Where's the Beef? Consumers Union Urges USDA to Disclose Retail Outlets Which Sold Westland/Hallmark Tainted Beef

On the heels of the largest meat recall in the nation's history, Consumers Union urges USDA to disclose the retail outlets that have sold Westland/Hallmark beef that was just recalled.

"Currently, USDA refuses to disclose to the public the names of retail outlets involved in meat recalls," explained Jean Halloran, director of food policy initiatives at Consumers Union. "Consumers have no way of knowing whether the store from which they've purchased their meat was involved in a recall."

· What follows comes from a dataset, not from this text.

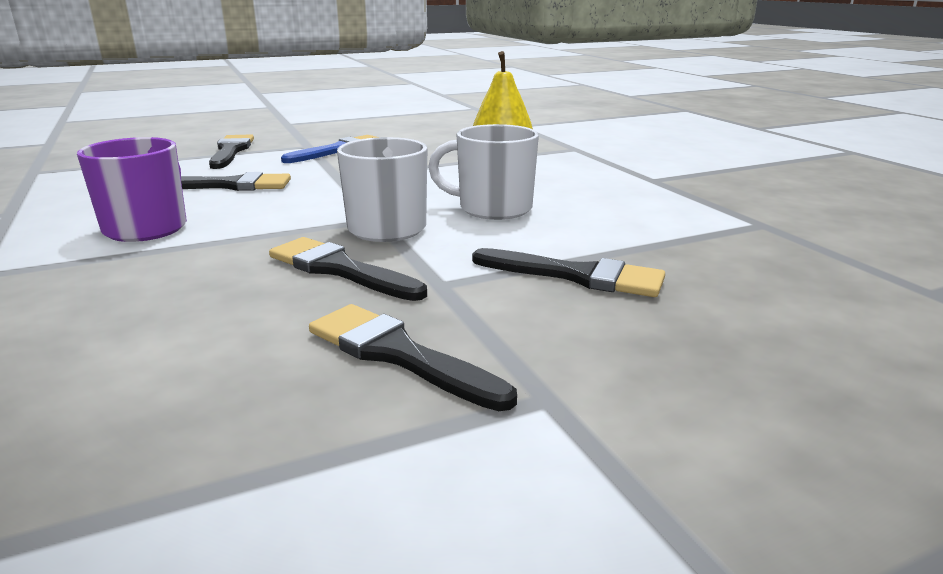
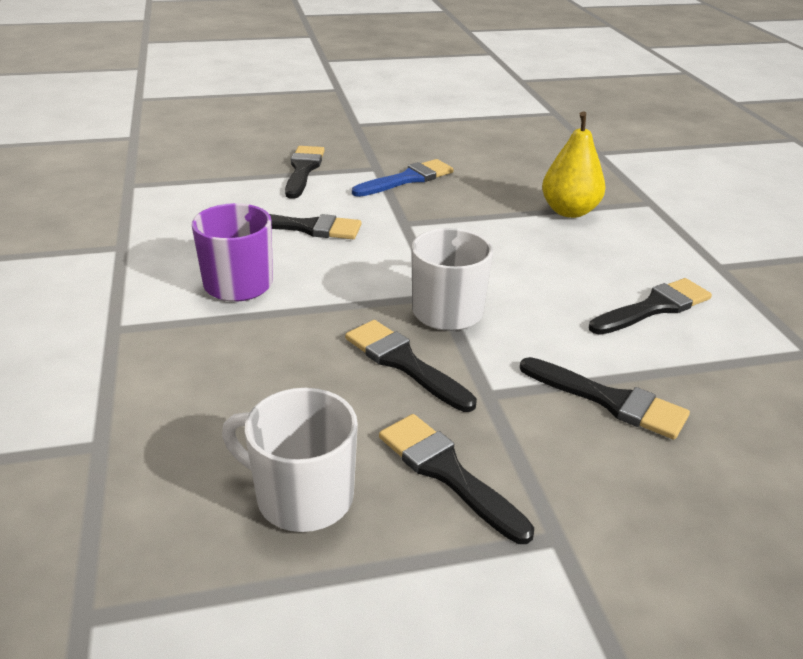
camera: 10 degrees right, 10 degrees up
(493, 208) = (548, 294): white mug -> white mug (302, 497)
(601, 209) = (654, 307): none -> black brush

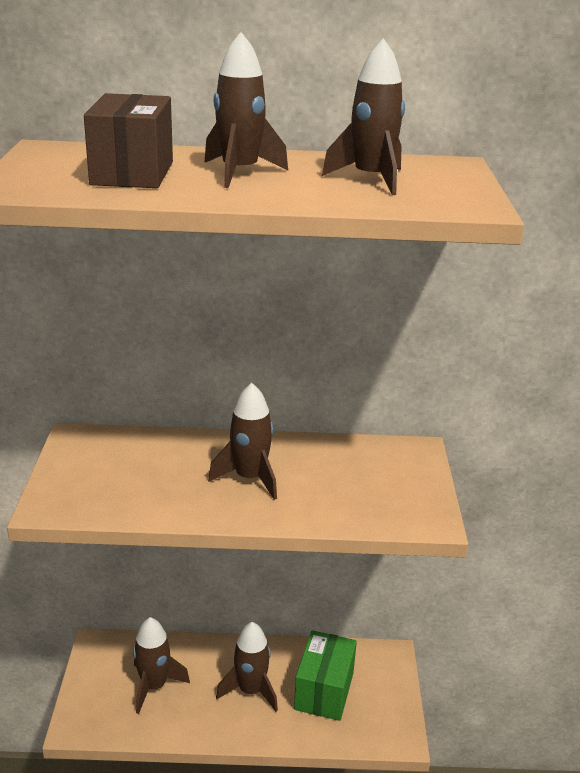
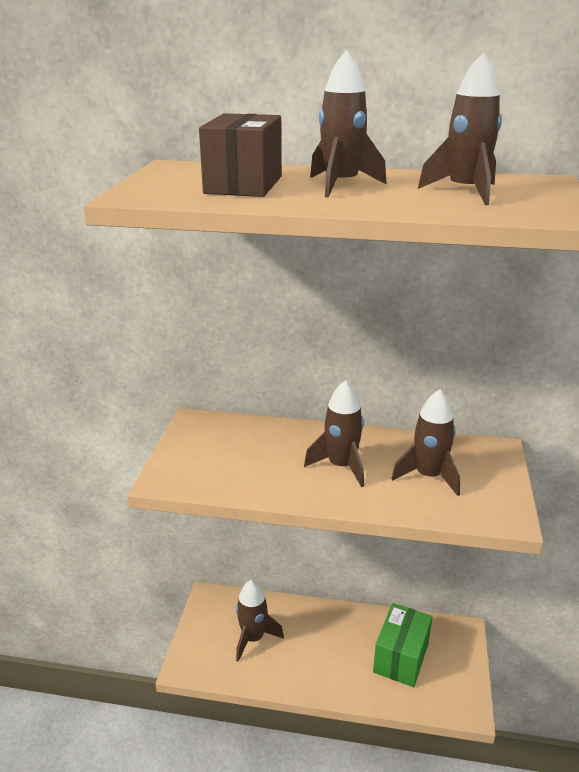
camera: 10 degrees right, 0 degrees up
(250, 690) = (336, 651): brown rocket -> brown rocket (428, 476)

Halloran noted that when it comes to recalled meat, there is no easy answer to "Where's the beef?" A consumer must search through dozens of lot numbers on the USDA website. Many of the Westland/Hallmark shipments were in large lots, so the information about the source of the meat may not appear on the retail package. If a consumer has already discarded the meat package, there is no way to track back the meat.

Last week, a coalition of groups asked USDA to disclose retail outlets carrying tainted beef. In March 2006, USDA proposed to change its rules and disclose the names of retailers involved in meat recalls, but has yet to take final action. The group asked Secretary of Agriculture Ed Schafer for an immediate change in policy. A copy of the letter can be found at:
http://www.consumerfed.org/pdfs/SFC_letter_to_Sec_Schafer_re_Retail_ConsigneesFINAL.pdf

Consumers Union supported legislation in California that required stores to notify California public health officers if they had received USDA-recalled meat and poultry, so that  consumers can better protect themselves from food-borne illnesses.
http://www.consumersunion.org/pub/core_food_safety/003786.html
Under this law California consumers should be able to learn if their local store carried tainted meat. However, consumers in other states do not have this important information.

"This recall indicates that unhealthy 'downer' cows have been entering the food supply--and going into the school lunch program--for over a year," Halloran said. "Our food safety system is clearly broken and needs a major overhaul."